Quick Fix: Use LinkedIn and your email marketing for brand awareness. If a GC is following you on LinkedIn, then they are probably doing it because you’re in contention for a second look, so don’t hog the news feed. If they are on your email list, then don’t flood them out with a firehose of content. Just be awesome, talk about interesting/relevant things, and be authentic. GCs love knowing when associates make partner. They love when their chosen firms are awarded with industry accolades for DEI or community service. They don’t love endless scrolling through clickbait blogs and SEO-optimized nothing-burger blogs. Authenticity, relevance, quality are your content cues for 2023, take note.
Process Change: Treat your current clients to the red carpet all the time. While new business is critical, we all know that most new business comes from repeat and referrals. In light of this (and the wide array of competition out there), marketers need to hyper-segment and support attorney participation in marketing in order to provide thoughtful, relevant, and personalized messages that bring in monies.
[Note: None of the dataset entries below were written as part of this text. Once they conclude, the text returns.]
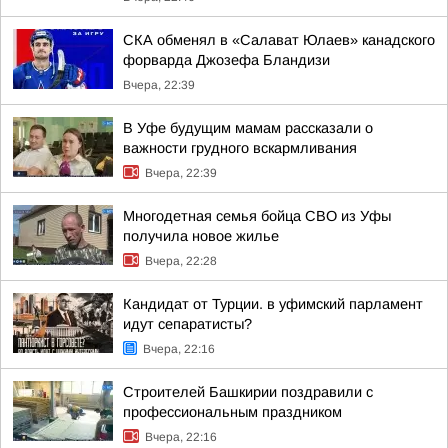
СКА обменял в «Салават Юлаев» канадского
форварда Джозефа Бландизи
Вчера, 22:39
В Уфе будущим мамам рассказали о
важности грудного вскармливания
Вчера, 22:39
Многодетная семья бойца СВО из Уфы
получила новое жилье
Вчера, 22:28
Кандидат от Турции. в уфимский парламент
идут сепаратисты?
Вчера, 22:16
Строителей Башкирии поздравили с
профессиональным праздником
Вчера, 22:16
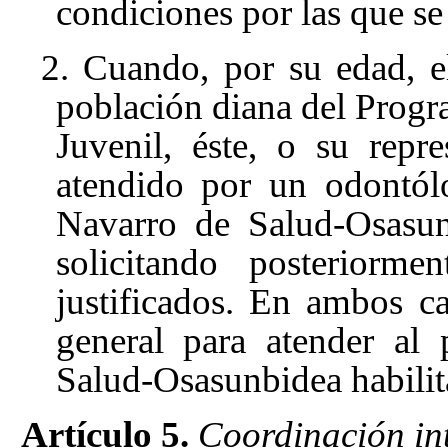
condiciones por las que se 
2. Cuando, por su edad, e
población diana del Progra
Juvenil, éste, o su repre
atendido por un odontól
Navarro de Salud-Osasun
solicitando posteriorme
justificados. En ambos ca
general para atender al 
Salud-Osasunbidea habilita
Artículo 5.
Coordinación int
Marketers need to market, not because a newsletter is on the editorial calendar, but because they know an attorney’s GC client actually needs the information ASAP! Training attorneys on how to identify thought leadership content, how to effortlessly curate content for marketers, and how to go through an editing/review/distribution process with confidence is will allow marketers to develop “pull-in” marketing campaigns that keep clients coming back for more.
Why is such an investment in current clients important if you’re just handling one or two matters and you’ll probably never work with them again? Well, back to our repeat and referral conversation: more people like your current clients will need help in the future with the same darn thing!
All four of the panelists are active in the ACC, and they all said, “When I check the ACC listserv and a colleague of mine asks me for a referral to a firm that can help, specifically, with Matter X, don’t you want your firm to be the one that I personally recommend to them?”
Yes. Yes, you do.
Get your entire team centered around adding value to GC clients at every touchpoint, being accountable for your promises, and building relationships that last.